** Your instructions **
In the records below, replace "family" with "familia" and change nothing else. Leave the pictures out of the answer.

[Records excerpted from a collection]
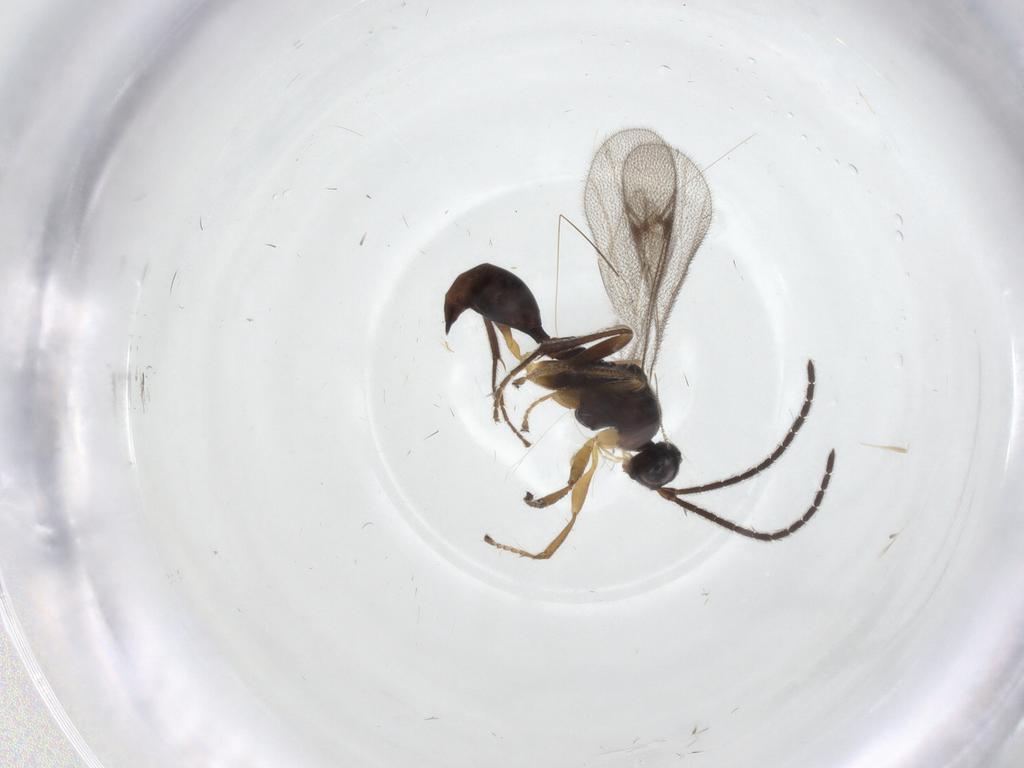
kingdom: Animalia
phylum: Arthropoda
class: Insecta
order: Hymenoptera
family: Proctotrupidae
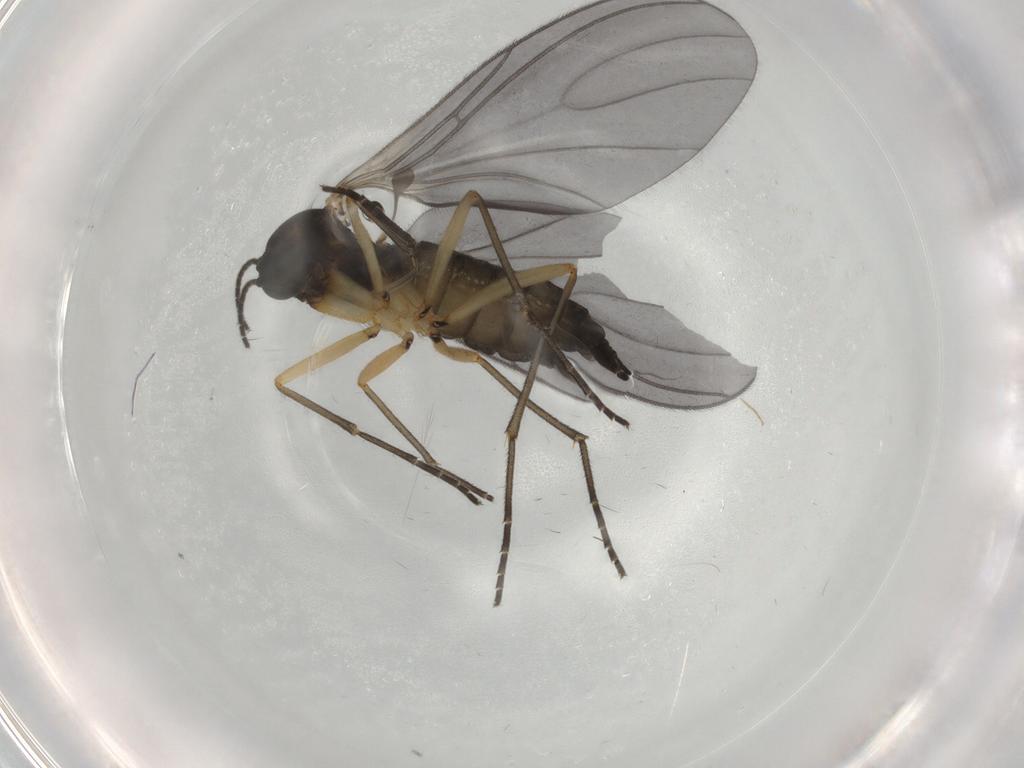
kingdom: Animalia
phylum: Arthropoda
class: Insecta
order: Diptera
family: Sciaridae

** Answer to the problem **
kingdom: Animalia
phylum: Arthropoda
class: Insecta
order: Hymenoptera
familia: Proctotrupidae
kingdom: Animalia
phylum: Arthropoda
class: Insecta
order: Diptera
familia: Sciaridae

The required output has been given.